Operating and Financial Performance Indicators
Health care leaders depend on sound operating and financial performance indicators to make decisions regarding working capital management, capital budgeting, and resource allocation. These indicators help organizations maximize performance and strategically plan for new initiatives. For this Discussion, you select a health care organization and examine how its leaders and managers use operating and financial performance indicators in their decision making.
- Select a health care organization and locate its operating (i.e., utilization rate) and financial data. You may want to use a not-for-profit health care system, as they usually post their annual reports online.
- Identify one operating indicator (e.g., length of stay, admission, etc.) and two financial performance indicators (e.g., cash and cash equivalents, accounts receivable, accounts payable, short-term loans, etc.).
Note: For this Discussion, you are required to complete your initial post before you will be able to view and respond to your colleagues’ postings. Begin by clicking on the “Post to Discussion Question” link and then select “Create Thread” to complete your initial post. Remember, once you click submit, you cannot delete or edit your own posts and cannot post anonymously. Please check your post carefully before clicking Submit!
By Day 3
Post a cohesive response to the following:
Identify the health care organization you selected, and describe one operating indicator and two financial performance indicators of the organization. Analyze how leaders and managers use these indicators when making decisions about working capital management, capital budgeting, and resource allocation. Support your response by identifying and explaining key points and/or examples presented in the Learning Resources.

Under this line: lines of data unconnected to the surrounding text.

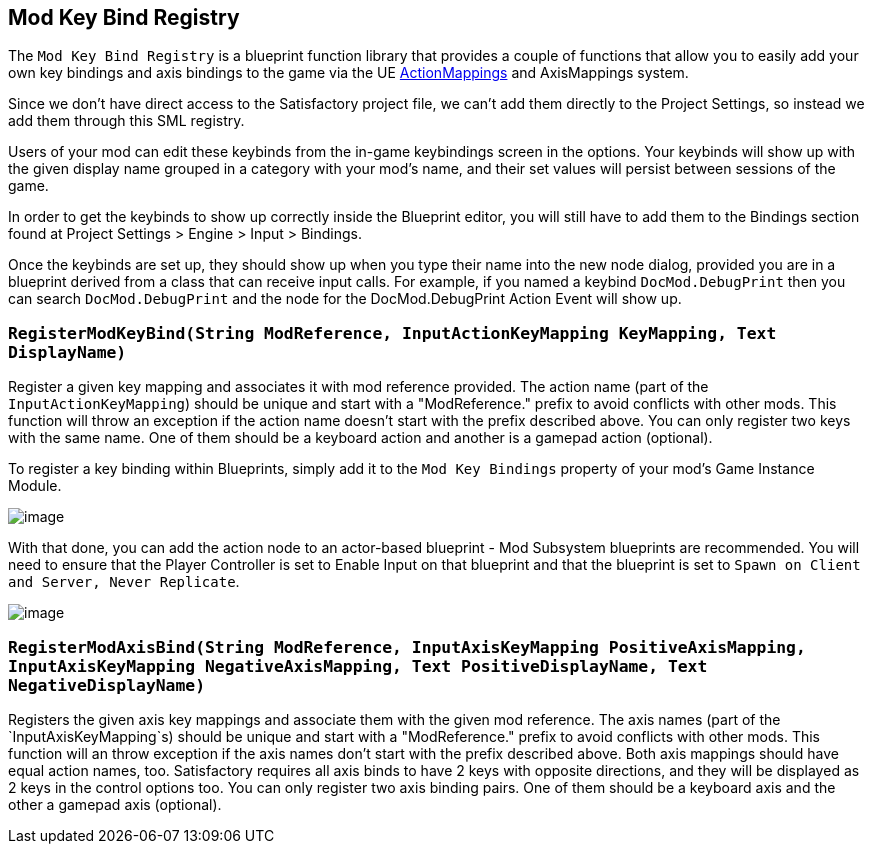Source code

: == Mod Key Bind Registry

The `Mod Key Bind Registry` is a blueprint function library that provides a couple of functions
that allow you to easily add your own key bindings and axis bindings to the game via the UE
https://docs.unrealengine.com/en-US/InteractiveExperiences/Input/index.html?utm_source=editor&utm_medium=docs[ActionMappings]
and AxisMappings system.

Since we don't have direct access to the Satisfactory project file, we can't add them directly to the
Project Settings, so instead we add them through this SML registry.

Users of your mod can edit these keybinds from the in-game keybindings screen in the options.
Your keybinds will show up with the given display name grouped in a category with your mod's name,
and their set values will persist between sessions of the game.

In order to get the keybinds to show up correctly inside the Blueprint editor,
you will still have to add them to the Bindings section found at Project Settings > Engine > Input > Bindings.

Once the keybinds are set up, they should show up when you type their name into the new node dialog, provided you are in a blueprint derived from a class that can receive input calls.
For example, if you named a keybind `DocMod.DebugPrint` then you can search
`DocMod.DebugPrint` and the node for the DocMod.DebugPrint Action Event will show up.

=== `RegisterModKeyBind(String ModReference, InputActionKeyMapping KeyMapping, Text DisplayName)`
Register a given key mapping and associates it with mod reference provided.
The action name (part of the `InputActionKeyMapping`) should be unique and start with a "ModReference."
prefix to avoid conflicts with other mods.
This function will throw an exception if the action name doesn't start with the prefix described above.
You can only register two keys with the same name.
One of them should be a keyboard action and another is a gamepad action (optional).

To register a key binding within Blueprints, simply add it to the ```Mod Key Bindings``` property of your mod's Game Instance Module.

image::ModLoader/Registry/ModKeyBind_BlueprintKeybindRegistryExample.png[image]

With that done, you can add the action node to an actor-based blueprint - Mod Subsystem blueprints are recommended.
You will need to ensure that the Player Controller is set to Enable Input on that blueprint and that the blueprint is set to `Spawn on Client and Server, Never Replicate`.

image::ModLoader/Registry/ModKeyBind_BlueprintSubsystemHotkey.png[image]


=== `RegisterModAxisBind(String ModReference, InputAxisKeyMapping PositiveAxisMapping, InputAxisKeyMapping NegativeAxisMapping, Text PositiveDisplayName, Text NegativeDisplayName)`
Registers the given axis key mappings and associate them with the given mod reference.
The axis names (part of the `InputAxisKeyMapping`s) should be unique and start with a "ModReference."
prefix to avoid conflicts with other mods.
This function will an throw exception if the axis names don't start with the prefix described above.
Both axis mappings should have equal action names, too.
Satisfactory requires all axis binds to have 2 keys with opposite directions, and they will be displayed as 2 keys in the control options too.
You can only register two axis binding pairs.
One of them should be a keyboard axis and the other a gamepad axis (optional).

Read a selection of your colleagues’ postings. Consider how your colleagues’ postings relate to the information presented in the Learning Resources and to your own posting.
Operating and Financial Performance Indicators: Barnes-Jewish Hospital
The healthcare organization selected is Barnes-Jewish Hospital. It is one of the biggest not for profit hospitals in the United States. It has a total annual revenue of 5.9 billion dollars annually and a total of 1241 beds (Barnes-Jewish Hospital, n.d.). The operating indicator selected from the company is the average length of stay and the two financial performance indicators selected are the annual revenue and the expenses going towards the employees. According to the financial reports and as stated earlier, the hospital had a total annual revenue realized of 5.9 billion dollars (Barnes-Jewish Hospital, n.d.). The expenses that goes towards the salaries and benefits paid to the employees is 3.2 billion dollars. Therefore, the hospital spends more than half of its annual revenue paying the salaries and benefits of its employees.
The indicators are important when making decisions on areas of working capital management, capital budgeting and resource allocation. For example, if the average rate of discharge is high because of hospital falls then it would be important to analyze the hospital staff members and whether there are enough nurses providing services to hospitals. The indicators are also important in capital budgeting because for example, revenue raised can show if past projects have been effective or not. The knowledge can be used in determine which project in the appraisal level will be invested in and help in making the capital budgeting process more accurate and beneficial to the hospital. The same indicators are also useful in resource allocation (Wayland & Mcdonald, 2016). For example, the hospital reported that helping patients to be active other than remain in bed resulted in reduction of days average discharge days by one. Therefore, the data average length of stay helped allocate more resources to reduce it.
Barnes-Jewish Hospital. (n.d.). Annual Reports – Report to Board of Directors St Louis. Retrieved from https://www.barnesjewish.org/About-Us/Annual-Reports
Wayland, M. S., & McDonald, W. G. (2016). Strategic analysis for healthcare: Concepts and practical applications. Chicago, IL: Health Administration Press.